Prime Minister Benjamin Netanyahu making final corrections to his speech, just before taking the stage at the UN General Assembly for the 12th time as an Israeli leader. pic.twitter.com/gOaf1Nm9gh
— Tovah Lazaroff (@tovahlazaroff) September 22, 2023
Netanyahu looks ahead to AI-related future threats
Looking ahead to future threats Netanyahu also asked the international community to do more to curb existential threats from artificial intelligence. To underscore the importance he places on the subject Netanyahu landed first in California upon his arrival in the United States so that he could discuss AI’s benefits and dangers with controversial billionaire Elon Musk, who is the CEO of Tesla and X.

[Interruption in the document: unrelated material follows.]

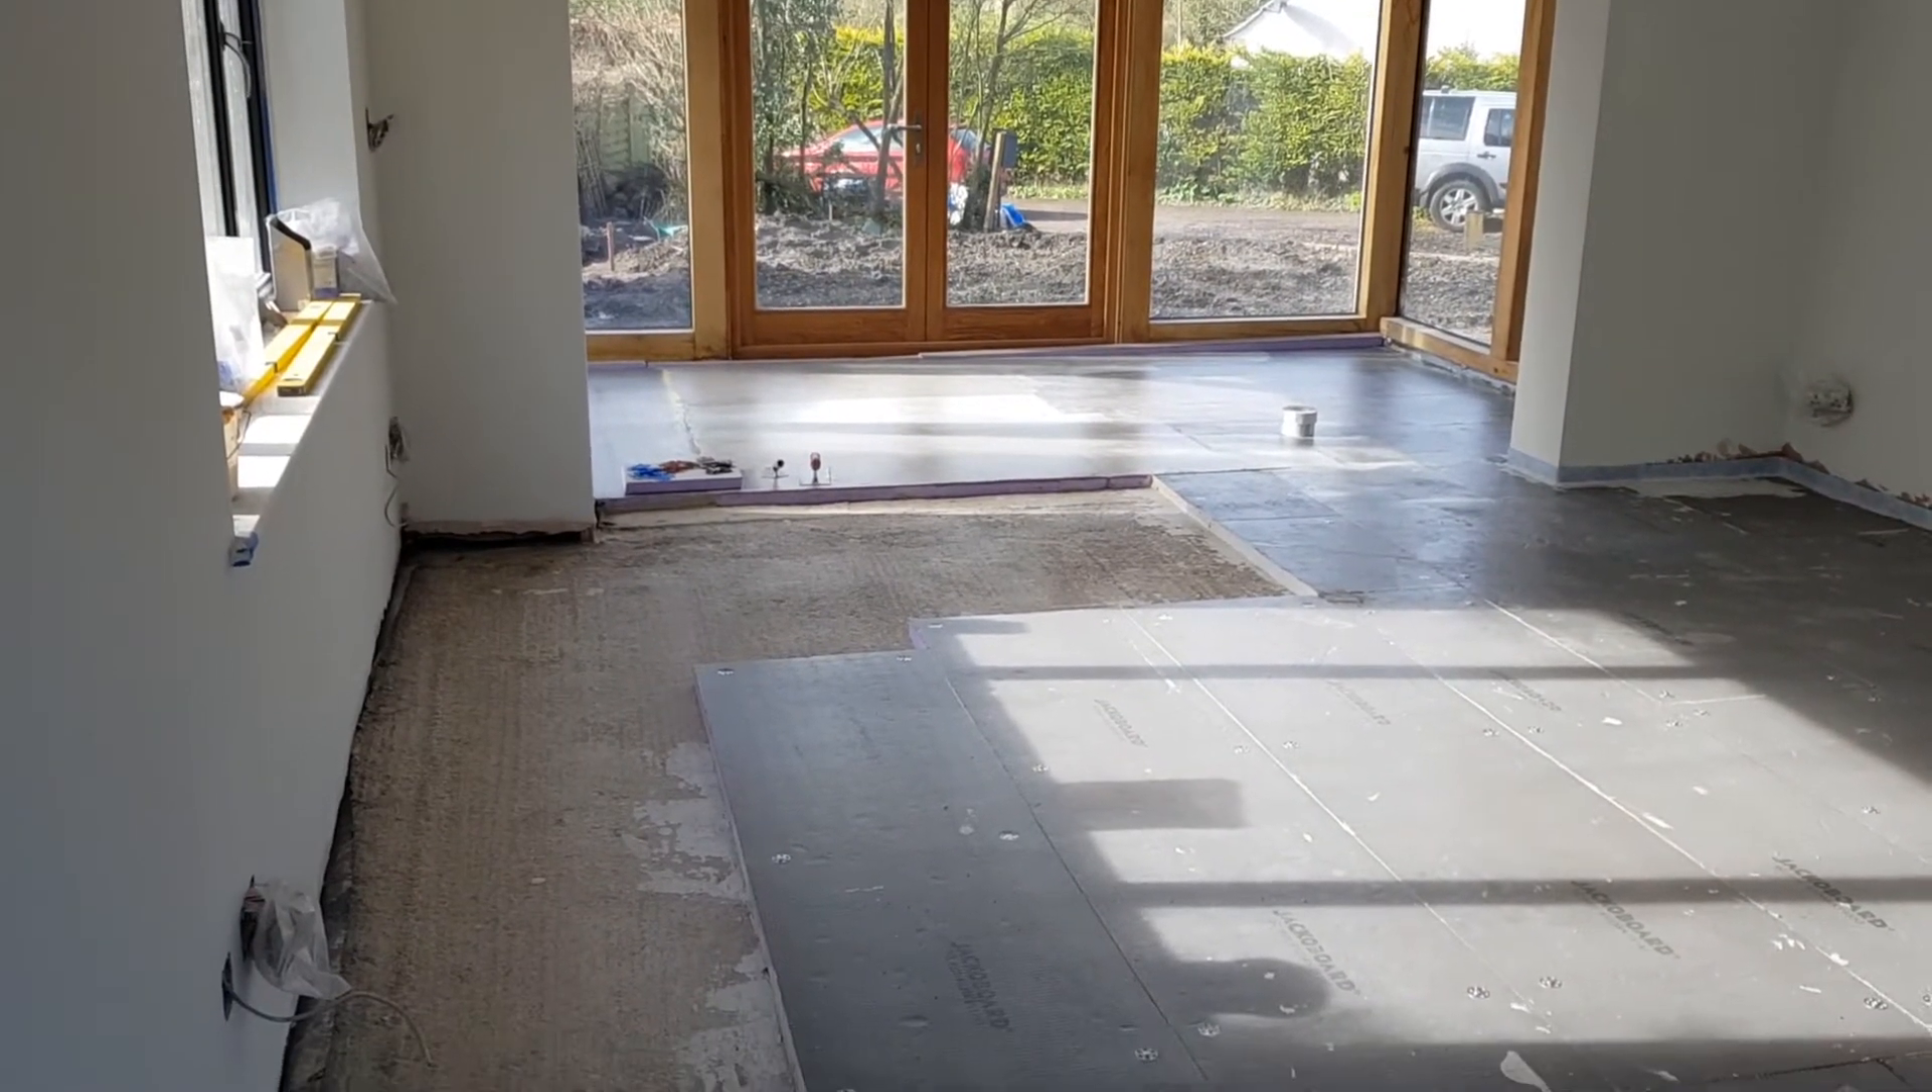So we've just got as you can see a couple more panels to put in.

Netanyahu told the UNGA that Israel was on the forefront of the AI revolution, as he warned that the world has “but a few years to adapt to the AI revolution.”
“The perils are great and they are before us: the disruption of democracy, the manipulation of minds, the decimation of jobs, the proliferation of crime and the hacking of all the systems that facilitate modern life,” Netanyahu stated.
“Even more disturbing, is the potential eruption of AI-driven wars that could achieve an unimaginable scale.
“Behind this perhaps looms an even greater threat, once the stuff of science fiction: that self-taught machines could eventually control humans instead of the other way around,” Netanyahu stated.
The international community must band together to “ensure that the promise of an AI utopia does not turn into an AI dystopia.
“I call upon world leaders to come together to shape the great changes before us, but to do so in a responsible and ethical way, he said.
“May we avoid the perils of AI by combining the forces of human and machine intelligence to usher in a brilliant future for our world, in our time and for all time,” he said.
Netanyahu's trip to the United States so far
Netanyahu, who met with Musk in California before departing for the East Coast, was met with resistance during his visit to NYC, as Jewish communities across the US gathered in Times Square to express their unwavering support for the Israeli leader, while other groups demonstrated their opposition to his policies.
Netanyahu has thus far met with a host of world leaders including Turkish President Recep Tayyip Erdogan, Ukrainian President Volodymyr Zelensky and US President Joe Biden, in a crucial meeting held on the sidelines of UNGA.